------ Record set
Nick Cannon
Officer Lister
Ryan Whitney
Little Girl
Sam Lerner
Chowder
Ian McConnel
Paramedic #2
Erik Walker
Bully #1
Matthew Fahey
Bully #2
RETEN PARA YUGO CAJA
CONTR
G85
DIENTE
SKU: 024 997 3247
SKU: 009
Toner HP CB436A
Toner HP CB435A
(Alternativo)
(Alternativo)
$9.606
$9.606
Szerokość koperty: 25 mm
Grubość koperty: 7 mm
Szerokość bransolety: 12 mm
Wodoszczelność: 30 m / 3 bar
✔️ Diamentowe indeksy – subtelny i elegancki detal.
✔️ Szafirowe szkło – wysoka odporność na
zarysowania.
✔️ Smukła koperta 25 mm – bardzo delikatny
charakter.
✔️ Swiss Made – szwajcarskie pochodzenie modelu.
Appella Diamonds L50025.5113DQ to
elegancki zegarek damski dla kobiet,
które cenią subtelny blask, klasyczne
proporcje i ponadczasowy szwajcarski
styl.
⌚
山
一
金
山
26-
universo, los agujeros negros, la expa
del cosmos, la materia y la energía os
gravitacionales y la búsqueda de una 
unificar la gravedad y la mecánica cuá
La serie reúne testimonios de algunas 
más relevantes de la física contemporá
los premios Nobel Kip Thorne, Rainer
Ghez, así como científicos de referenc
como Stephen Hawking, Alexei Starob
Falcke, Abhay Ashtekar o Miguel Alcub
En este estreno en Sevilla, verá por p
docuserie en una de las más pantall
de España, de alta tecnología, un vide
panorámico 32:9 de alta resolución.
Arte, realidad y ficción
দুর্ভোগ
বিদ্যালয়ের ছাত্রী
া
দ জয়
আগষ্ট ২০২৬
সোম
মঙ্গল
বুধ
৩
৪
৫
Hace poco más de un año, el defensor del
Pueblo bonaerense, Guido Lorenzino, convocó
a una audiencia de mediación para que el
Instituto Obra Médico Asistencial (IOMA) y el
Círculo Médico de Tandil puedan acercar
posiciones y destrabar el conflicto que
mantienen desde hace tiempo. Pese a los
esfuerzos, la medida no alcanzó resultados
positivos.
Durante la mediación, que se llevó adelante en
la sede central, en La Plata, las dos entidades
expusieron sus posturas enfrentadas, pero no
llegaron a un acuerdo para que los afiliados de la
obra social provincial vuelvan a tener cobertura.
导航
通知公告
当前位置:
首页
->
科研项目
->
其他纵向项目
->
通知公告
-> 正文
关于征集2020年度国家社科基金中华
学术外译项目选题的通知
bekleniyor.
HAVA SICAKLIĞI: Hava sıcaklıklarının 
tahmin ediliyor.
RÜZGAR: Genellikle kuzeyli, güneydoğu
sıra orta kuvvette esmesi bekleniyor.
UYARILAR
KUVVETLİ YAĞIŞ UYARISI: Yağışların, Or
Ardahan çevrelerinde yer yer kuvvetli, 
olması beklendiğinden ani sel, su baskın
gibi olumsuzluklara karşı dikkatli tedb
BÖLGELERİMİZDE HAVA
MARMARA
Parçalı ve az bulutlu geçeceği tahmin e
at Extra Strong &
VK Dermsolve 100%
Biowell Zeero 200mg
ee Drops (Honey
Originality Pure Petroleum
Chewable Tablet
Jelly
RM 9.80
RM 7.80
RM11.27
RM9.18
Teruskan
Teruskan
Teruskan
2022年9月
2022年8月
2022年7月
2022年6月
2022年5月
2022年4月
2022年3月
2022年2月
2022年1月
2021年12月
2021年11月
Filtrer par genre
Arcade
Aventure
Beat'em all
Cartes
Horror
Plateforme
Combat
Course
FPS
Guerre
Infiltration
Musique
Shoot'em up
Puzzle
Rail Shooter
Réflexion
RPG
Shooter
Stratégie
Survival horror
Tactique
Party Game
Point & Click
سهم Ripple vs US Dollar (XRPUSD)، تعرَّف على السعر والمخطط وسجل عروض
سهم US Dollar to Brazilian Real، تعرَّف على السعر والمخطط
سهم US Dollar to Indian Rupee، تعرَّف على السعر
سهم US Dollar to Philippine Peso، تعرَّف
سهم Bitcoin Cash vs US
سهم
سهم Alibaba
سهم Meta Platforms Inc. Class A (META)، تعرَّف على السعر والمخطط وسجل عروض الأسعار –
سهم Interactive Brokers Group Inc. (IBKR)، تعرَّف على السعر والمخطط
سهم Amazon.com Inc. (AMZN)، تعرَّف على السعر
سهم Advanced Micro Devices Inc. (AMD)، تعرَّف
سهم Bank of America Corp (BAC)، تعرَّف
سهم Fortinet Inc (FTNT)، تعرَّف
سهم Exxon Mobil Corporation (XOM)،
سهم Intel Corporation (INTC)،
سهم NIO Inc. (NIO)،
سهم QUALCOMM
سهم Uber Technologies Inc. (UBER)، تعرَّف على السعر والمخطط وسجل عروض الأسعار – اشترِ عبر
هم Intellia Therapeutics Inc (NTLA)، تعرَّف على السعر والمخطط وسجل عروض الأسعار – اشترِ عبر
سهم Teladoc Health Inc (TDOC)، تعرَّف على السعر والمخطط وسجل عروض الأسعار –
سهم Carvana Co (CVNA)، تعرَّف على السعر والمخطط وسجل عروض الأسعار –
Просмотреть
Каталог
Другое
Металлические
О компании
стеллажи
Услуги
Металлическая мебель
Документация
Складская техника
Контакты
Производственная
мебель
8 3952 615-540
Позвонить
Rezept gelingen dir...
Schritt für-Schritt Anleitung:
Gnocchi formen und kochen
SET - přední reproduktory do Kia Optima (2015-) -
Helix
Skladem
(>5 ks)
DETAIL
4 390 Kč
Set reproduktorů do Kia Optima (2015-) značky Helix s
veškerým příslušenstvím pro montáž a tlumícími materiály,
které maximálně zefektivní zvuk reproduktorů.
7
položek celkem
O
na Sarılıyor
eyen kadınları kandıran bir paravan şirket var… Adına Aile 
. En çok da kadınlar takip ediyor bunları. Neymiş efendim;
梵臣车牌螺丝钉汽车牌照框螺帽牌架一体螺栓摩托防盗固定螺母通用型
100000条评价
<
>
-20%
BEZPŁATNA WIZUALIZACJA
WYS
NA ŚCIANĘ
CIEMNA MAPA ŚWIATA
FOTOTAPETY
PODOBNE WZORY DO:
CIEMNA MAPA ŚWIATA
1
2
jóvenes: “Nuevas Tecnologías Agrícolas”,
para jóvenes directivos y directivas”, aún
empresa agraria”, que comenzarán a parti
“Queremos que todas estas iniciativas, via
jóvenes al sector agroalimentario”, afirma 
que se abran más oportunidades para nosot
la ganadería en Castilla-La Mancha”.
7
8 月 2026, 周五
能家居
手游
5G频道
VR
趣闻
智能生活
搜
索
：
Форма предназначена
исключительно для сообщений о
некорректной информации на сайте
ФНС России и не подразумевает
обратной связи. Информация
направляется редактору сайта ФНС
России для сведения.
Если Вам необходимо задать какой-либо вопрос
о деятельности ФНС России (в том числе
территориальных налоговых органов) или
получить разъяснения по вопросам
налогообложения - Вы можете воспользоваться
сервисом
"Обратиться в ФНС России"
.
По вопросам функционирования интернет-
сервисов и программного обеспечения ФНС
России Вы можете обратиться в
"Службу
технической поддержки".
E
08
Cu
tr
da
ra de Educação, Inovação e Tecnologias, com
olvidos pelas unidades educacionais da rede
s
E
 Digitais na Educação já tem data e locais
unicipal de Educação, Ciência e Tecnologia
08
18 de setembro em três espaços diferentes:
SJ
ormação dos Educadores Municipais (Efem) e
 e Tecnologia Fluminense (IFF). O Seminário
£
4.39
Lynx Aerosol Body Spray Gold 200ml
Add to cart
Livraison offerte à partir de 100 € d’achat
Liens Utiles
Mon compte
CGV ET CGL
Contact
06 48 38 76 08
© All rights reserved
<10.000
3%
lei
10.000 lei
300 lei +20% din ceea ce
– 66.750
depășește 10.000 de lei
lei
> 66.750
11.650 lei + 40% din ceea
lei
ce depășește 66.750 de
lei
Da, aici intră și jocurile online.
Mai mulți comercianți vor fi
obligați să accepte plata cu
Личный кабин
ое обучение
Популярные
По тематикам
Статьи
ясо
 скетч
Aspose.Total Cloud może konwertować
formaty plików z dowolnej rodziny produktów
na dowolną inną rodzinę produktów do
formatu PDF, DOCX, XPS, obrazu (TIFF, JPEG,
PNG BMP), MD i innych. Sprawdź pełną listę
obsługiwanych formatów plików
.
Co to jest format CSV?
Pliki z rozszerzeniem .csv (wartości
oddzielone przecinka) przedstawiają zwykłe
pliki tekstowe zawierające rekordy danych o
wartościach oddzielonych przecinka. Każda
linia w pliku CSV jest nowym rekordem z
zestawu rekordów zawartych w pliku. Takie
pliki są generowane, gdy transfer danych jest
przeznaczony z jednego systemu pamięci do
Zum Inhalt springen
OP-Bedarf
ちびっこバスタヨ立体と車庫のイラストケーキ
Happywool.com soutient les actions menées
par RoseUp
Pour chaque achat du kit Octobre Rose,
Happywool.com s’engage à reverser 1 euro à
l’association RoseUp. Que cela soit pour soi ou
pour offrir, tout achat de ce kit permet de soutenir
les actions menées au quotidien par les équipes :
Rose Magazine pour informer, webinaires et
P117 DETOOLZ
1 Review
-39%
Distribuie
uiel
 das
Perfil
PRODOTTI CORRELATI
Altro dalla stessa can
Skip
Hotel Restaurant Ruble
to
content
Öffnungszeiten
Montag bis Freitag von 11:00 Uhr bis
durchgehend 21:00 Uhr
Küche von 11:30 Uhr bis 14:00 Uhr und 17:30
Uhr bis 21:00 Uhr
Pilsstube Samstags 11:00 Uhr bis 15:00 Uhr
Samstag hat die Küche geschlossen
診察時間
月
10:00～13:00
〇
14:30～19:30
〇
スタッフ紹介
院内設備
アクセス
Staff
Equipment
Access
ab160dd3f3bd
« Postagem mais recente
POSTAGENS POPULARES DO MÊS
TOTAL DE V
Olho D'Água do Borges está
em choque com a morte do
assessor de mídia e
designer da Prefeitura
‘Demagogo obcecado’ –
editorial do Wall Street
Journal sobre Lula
------------
▶ What to do
Copy out every line of the listing that contains the string "اشتر".

▶ Written solution
سهم Uber Technologies Inc. (UBER)، تعرَّف على السعر والمخطط وسجل عروض الأسعار – اشترِ عبر
هم Intellia Therapeutics Inc (NTLA)، تعرَّف على السعر والمخطط وسجل عروض الأسعار – اشترِ عبر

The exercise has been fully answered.